Our Volunteer First Responders Deserve a Tax Break

By Senator Michael A. O'Pake (D-Berks)
Senate Democratic Whip

          Harrisburg, February 8, 2007 -- Pennsylvania’s volunteer fire and emergency service first responders literally save us billions; not to mention the fact that they’re often called upon to risk their own lives to save others.
          At the very least, they deserve a tax break for the critical public service they provide -- a service they provide without pay; a service we cannot do without.
          The fact is, ever since Ben Franklin’s “bucket brigades” in 1736, no other state in the nation has relied more heavily on volunteers for fire protection and emergency service response than Pennsylvania.

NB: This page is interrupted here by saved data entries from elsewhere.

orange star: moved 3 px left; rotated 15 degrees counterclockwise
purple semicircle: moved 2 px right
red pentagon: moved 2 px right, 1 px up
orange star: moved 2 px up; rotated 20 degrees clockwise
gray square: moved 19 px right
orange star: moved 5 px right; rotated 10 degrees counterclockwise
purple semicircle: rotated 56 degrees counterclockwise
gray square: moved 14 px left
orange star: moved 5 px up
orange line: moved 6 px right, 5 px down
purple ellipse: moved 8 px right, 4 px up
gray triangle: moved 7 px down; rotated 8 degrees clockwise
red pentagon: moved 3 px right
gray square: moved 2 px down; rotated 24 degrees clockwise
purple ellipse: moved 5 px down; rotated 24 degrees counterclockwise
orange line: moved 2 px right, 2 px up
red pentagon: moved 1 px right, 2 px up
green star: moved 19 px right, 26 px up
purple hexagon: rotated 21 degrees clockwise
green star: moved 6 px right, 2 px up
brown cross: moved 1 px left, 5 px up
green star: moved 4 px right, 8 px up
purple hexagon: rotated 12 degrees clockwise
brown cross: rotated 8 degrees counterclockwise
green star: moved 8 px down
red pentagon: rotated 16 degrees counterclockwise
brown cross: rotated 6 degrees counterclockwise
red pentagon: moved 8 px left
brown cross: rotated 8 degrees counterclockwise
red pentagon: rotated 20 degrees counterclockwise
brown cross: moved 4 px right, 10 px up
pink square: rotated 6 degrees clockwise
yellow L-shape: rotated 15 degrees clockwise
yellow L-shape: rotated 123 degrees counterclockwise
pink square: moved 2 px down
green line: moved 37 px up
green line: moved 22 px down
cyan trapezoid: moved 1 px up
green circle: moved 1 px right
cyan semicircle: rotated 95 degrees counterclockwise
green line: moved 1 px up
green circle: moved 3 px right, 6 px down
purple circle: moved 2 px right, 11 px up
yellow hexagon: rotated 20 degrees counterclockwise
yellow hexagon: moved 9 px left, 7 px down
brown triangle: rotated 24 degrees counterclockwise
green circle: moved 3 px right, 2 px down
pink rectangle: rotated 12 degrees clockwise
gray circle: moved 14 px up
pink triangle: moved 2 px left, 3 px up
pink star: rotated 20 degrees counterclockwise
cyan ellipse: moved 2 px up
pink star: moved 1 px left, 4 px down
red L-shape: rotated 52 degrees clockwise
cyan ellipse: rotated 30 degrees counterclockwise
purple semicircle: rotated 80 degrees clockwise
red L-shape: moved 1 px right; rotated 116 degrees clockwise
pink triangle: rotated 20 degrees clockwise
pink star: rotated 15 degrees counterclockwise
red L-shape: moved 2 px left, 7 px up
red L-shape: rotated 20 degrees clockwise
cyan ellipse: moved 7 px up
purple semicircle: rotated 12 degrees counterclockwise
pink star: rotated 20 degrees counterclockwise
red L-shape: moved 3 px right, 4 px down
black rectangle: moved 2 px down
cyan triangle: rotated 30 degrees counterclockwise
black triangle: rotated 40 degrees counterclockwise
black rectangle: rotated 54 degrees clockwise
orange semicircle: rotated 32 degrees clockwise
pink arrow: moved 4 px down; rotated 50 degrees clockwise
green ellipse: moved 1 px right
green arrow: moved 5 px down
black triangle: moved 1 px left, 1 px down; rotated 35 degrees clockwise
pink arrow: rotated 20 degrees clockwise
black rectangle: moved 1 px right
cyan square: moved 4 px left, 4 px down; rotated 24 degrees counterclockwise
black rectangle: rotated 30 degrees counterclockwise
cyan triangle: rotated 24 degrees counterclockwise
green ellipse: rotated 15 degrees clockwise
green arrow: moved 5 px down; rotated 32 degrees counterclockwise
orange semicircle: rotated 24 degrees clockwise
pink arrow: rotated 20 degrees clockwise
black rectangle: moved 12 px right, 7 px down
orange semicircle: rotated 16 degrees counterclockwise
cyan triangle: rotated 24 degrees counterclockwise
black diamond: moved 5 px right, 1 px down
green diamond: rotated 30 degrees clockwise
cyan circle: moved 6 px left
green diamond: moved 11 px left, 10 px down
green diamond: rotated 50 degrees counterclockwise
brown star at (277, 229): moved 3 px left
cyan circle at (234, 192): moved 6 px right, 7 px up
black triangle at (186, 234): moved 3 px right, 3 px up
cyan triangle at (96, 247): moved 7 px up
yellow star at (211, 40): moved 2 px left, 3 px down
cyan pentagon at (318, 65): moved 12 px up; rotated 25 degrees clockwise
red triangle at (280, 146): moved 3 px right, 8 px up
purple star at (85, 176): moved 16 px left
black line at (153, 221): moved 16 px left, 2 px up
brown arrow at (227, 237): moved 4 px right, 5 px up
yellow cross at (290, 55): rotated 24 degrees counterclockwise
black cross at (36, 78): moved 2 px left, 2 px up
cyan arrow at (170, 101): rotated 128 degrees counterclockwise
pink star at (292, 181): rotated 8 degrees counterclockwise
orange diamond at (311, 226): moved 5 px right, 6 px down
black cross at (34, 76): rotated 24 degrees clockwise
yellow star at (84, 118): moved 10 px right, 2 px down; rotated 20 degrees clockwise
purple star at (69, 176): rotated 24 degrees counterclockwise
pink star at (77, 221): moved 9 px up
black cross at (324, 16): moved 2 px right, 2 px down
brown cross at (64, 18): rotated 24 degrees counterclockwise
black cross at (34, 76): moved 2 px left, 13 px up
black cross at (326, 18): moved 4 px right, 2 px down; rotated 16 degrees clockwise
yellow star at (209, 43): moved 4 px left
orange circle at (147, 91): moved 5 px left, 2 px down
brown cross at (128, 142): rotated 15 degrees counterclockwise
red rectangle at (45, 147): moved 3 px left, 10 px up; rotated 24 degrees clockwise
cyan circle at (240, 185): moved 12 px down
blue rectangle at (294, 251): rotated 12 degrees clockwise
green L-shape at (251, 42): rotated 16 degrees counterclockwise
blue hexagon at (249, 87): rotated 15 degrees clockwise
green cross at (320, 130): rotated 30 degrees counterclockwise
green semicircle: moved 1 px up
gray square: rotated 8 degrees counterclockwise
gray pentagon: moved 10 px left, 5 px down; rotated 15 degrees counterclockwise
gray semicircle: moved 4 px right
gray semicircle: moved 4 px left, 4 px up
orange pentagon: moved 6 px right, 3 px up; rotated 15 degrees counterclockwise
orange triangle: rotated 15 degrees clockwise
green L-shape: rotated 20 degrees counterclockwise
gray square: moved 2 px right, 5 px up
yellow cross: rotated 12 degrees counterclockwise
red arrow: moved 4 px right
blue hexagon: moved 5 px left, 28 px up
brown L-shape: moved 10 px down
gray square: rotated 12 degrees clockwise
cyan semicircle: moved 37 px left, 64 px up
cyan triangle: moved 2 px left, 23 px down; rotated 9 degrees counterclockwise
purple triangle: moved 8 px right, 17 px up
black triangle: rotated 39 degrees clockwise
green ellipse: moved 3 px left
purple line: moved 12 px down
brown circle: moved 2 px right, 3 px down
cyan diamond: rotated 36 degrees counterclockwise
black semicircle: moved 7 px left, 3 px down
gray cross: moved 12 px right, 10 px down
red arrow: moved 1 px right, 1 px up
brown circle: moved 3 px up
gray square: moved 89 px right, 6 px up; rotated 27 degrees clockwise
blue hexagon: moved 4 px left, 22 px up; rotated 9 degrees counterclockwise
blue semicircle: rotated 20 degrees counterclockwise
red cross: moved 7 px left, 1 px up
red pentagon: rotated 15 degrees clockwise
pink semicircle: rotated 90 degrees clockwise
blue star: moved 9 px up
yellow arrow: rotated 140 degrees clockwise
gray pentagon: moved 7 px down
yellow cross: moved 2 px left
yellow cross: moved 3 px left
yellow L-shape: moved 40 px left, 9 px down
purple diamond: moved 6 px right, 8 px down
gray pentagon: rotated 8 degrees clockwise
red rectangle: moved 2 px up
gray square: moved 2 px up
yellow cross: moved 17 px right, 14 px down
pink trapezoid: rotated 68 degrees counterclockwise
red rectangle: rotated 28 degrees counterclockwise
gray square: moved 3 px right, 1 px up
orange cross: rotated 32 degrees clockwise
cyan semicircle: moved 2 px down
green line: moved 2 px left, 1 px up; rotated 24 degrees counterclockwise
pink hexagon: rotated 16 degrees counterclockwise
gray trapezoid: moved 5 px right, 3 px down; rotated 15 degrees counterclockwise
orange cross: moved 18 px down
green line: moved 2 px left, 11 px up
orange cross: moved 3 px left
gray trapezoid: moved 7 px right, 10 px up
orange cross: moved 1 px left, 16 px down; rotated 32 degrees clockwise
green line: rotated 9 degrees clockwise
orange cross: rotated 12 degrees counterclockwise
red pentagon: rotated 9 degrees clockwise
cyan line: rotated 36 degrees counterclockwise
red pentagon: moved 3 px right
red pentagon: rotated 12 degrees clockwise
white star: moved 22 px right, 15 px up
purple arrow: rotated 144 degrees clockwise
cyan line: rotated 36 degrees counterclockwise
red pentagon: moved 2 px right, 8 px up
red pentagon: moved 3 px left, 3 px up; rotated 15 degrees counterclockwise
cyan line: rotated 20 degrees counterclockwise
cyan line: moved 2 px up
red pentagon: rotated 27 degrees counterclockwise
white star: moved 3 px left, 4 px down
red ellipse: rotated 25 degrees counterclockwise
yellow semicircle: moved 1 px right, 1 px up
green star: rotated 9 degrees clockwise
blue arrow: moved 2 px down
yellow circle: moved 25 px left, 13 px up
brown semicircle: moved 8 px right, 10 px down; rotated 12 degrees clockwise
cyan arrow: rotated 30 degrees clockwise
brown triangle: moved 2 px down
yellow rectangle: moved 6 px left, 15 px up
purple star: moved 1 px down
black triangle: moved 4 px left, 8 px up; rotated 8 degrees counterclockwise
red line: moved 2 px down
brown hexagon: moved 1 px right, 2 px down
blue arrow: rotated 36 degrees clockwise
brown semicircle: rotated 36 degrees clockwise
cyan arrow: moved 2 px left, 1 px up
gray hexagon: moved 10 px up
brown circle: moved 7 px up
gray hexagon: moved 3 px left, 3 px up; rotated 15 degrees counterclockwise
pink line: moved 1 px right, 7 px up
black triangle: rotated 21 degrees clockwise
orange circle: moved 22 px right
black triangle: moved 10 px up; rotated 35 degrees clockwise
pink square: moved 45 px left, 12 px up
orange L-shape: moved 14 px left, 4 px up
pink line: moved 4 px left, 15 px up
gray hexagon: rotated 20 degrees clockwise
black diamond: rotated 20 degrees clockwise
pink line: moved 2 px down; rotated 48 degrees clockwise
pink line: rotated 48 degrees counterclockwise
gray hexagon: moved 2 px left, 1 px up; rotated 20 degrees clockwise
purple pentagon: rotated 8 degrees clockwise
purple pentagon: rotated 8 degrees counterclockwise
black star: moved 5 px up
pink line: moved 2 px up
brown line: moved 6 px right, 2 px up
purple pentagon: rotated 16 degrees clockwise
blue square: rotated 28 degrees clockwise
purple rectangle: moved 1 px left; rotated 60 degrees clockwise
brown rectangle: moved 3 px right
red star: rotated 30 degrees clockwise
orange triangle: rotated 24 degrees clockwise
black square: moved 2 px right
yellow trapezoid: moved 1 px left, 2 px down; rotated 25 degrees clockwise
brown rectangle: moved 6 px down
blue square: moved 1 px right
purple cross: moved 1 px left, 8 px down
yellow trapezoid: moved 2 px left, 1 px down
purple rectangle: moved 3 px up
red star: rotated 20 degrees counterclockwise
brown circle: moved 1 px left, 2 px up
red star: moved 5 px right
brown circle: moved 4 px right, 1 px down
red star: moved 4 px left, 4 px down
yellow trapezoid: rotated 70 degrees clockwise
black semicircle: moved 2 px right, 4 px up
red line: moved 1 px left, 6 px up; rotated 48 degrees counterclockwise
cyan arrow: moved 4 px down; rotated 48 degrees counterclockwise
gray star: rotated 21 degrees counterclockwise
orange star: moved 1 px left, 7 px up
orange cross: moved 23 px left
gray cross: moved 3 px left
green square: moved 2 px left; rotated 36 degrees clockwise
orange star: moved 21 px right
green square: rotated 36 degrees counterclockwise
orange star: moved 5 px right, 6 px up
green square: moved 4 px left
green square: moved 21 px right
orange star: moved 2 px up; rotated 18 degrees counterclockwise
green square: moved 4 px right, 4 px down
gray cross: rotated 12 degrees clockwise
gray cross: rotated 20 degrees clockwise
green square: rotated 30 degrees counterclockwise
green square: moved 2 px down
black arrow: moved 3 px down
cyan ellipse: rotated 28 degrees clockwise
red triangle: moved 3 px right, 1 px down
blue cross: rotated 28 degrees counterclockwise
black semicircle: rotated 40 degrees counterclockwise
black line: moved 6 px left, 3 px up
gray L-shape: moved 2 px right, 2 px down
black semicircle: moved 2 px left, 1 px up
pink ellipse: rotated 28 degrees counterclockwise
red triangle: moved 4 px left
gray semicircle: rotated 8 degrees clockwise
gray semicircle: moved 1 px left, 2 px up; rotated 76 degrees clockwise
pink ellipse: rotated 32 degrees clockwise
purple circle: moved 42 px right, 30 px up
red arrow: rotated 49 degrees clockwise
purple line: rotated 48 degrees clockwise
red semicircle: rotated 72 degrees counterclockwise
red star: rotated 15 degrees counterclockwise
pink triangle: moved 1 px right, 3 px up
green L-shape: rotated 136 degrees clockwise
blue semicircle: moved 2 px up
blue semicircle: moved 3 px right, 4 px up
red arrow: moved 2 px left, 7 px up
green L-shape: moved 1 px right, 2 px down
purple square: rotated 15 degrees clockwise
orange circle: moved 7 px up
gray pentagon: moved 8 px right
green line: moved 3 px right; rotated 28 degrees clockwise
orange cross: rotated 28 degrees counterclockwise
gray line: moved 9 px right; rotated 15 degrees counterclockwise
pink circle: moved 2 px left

          And that’s why, as the new legislative session got underway, I again introduced legislation (SBs 23 & 24) – for the third session in a row -- that would grant our state’s active volunteer firefighters and active volunteer EMS personnel a $250 state income tax credit.  The bills – cosponsored in the new session with broad bipartisan support and by a majority of Senators -- have been referred to the Senate Finance Committee, where I understand action may finally occur soon.
          It is long past time for these bills to be brought up for consideration and passed.  Aimed at providing a tangible recruitment and retention tool to bolster the ranks of our volunteer responders, my legislation was one of the key recommendations of the special, bipartisan Senate Resolution 60 Commission that issued its final report on improving Pennsylvania’s emergency services more than two years ago (November, 2004).
          Since that report, there have been numerous other studies and reports.  A new 300-page study released in January, and which surveyed some 5,000 volunteers nationwide and was prepared on behalf of the National Volunteer Fire Council, identified tax credits as the “number one” recommendation “in terms of what would keep volunteers serving.”  Similarly, in a survey of more than 700 Pennsylvania volunteer firefighters for a study released in May, 2006, by the Center for Rural Pennsylvania, 91 percent “strongly agreed” that a state income tax credit would “encourage them to continue to volunteer” and 82 percent “strongly agreed” that it would encourage new volunteers to sign up.
          Adding further impetus to the need for action here, New York state, just last summer, enacted a state income tax credit for volunteer first responders and Maryland has now passed the first decade mark of their successful volunteer fire service tax credit program which provides an average $250 annual tax savings per active volunteer.
          The bottom line is simply this:  While Pennsylvania state government has stepped forward in recent years with a $25 million annual grant program to help our volunteer fire, ambulance and rescue companies pay for needed equipment and facilities, Pennsylvania state government – in partnership with our local municipalities – can and it must do more to address the issue of recruitment and retention.
          Over the past 20 years, the number of Pennsylvania volunteer firefighters has shrunk by more than half from an estimated 152,000 in 1985 to 70,000 or fewer today.
          And with the cost of hiring paid firefighters to replace the services of Pennsylvania’s volunteers conservatively estimated at more than $2 billion annually, we can ill afford not to act to keep the volunteers we still have and do all that we can to sign up the next generation of recruits we desperately need.
          Because, let there be no doubt, all of us as Pennsylvanians will be poorer as a society -- both financially and otherwise – if we lose our community-based volunteer fire and emergency service organizations and, most especially, the dedicated men and women who answer the call for just about every imaginable emergency in the vast majority of Pennsylvania’s hometowns 24/7, 365 days a year.